The key interest rate has fallen. Canadians were thrilled this week to learn that the Bank of Canada made its first rate cut in over four years. This brought the interest rate down to 4.75% from 5%, and more are likely lining up for the summer.
This can be great news for Canadian banks. While higher interest rates mean the companies can charge more, it also means there is less investment and loans. Now, with more consumer confidence, these two Canadian banks are likely up to bat for an increase over the next few quarters.
CIBC stock
First up, Canadian Imperial Bank of Commerce (TSX:CM) is likely to see another pop in share price among bank stocks. Especially with a lower key interest rate. And this comes down to a variety of factors.
Lower interest rates typically lead to increased demand for mortgages as borrowing becomes cheaper. CIBC, as a major mortgage lender in Canada, stands to benefit from this increased demand. More homebuyers may seek mortgages, and existing homeowners may look to refinance their mortgages at lower rates. This can drive higher mortgage origination volumes for CIBC, boosting its interest income.

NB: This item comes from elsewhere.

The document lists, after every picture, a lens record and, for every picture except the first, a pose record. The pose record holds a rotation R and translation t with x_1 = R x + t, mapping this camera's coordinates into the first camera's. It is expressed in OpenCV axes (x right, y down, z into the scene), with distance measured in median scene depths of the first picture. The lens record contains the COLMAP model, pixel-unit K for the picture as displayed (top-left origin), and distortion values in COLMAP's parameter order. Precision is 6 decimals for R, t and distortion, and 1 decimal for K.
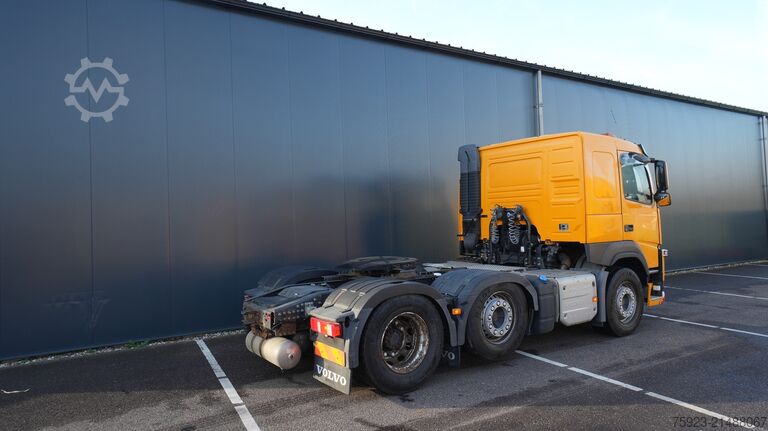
lens RADIAL K [[524.7, 0, 384.0], [0, 524.7, 215.5], [0, 0, 1]] dist [0.009023, 0.003222]
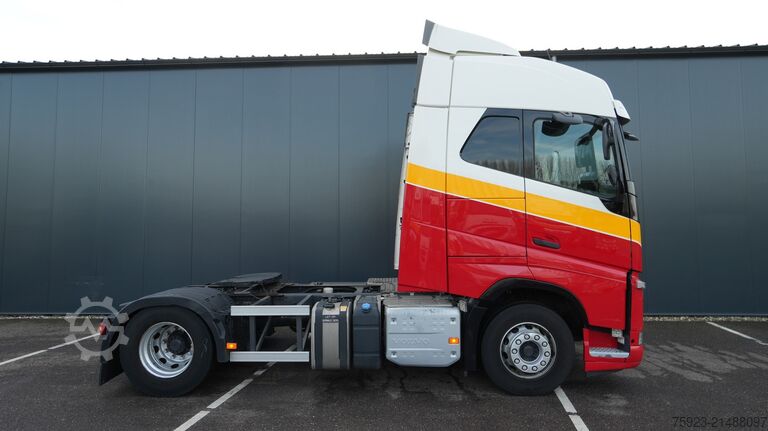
lens RADIAL K [[524.7, 0, 384.0], [0, 524.7, 215.5], [0, 0, 1]] dist [0.009023, 0.003222]
pose [[0.796908, -0.002095, -0.604097, 0.792630], [-0.001966, 0.999980, -0.006062, -0.014371], [0.604098, 0.006019, 0.796887, 0.342858]]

Yet, it’s not just mortgages. Lower interest rates often lead to higher demand for loans, including mortgages, personal loans, and business loans. As one of Canada’s major banks, CIBC stands to benefit from increased lending activity, which can generate additional interest income.
And that’s not all. Lower interest rates can make borrowing cheaper for consumers, leading to increased spending on goods and services. This can positively impact CIBC’s retail banking operations, including credit card usage and consumer loans.
So, while shares of CIBC stock are near 52-week highs, they still have room to run. As the company continues to perform well, it now has even more room to grow with lower interest rates.
BMO stock
Then there’s Bank of Montreal (TSX:BMO), which will likely finally see better performance in shares with a lower interest rate. And this mainly comes down to its purchase of the Bank of the West in the United States.
BMO’s expanded presence in the United States through the acquisition of Bank of the West provides diversification benefits for Canadian investors. While a cut in the key interest rate by the Bank of Canada may have specific implications for the Canadian market, BMO’s earnings from its U.S. operations could help mitigate any adverse effects. A diversified revenue base can help cushion the impact of domestic economic fluctuations.
Lower interest rates in Canada can stimulate consumer and business borrowing activity, leading to increased demand for loans. BMO, with its operations in both Canada and the United States, may benefit from increased lending activity in Canada while also potentially benefiting from similar trends in the U.S. market. Increased loan demand can boost interest income for the bank.
Altogether, BMO stock will have lower interest rates on loans to pay down its debts when it comes to Bank of the West. It’s now looking to create $1 billion in synergies through the purchase as well. As the United States recovers, the bank should see its earnings rise significantly. So, if you’re looking for the next two Canadian banks set to pop, I would keep an eye on CIBC stock and BMO stock for now.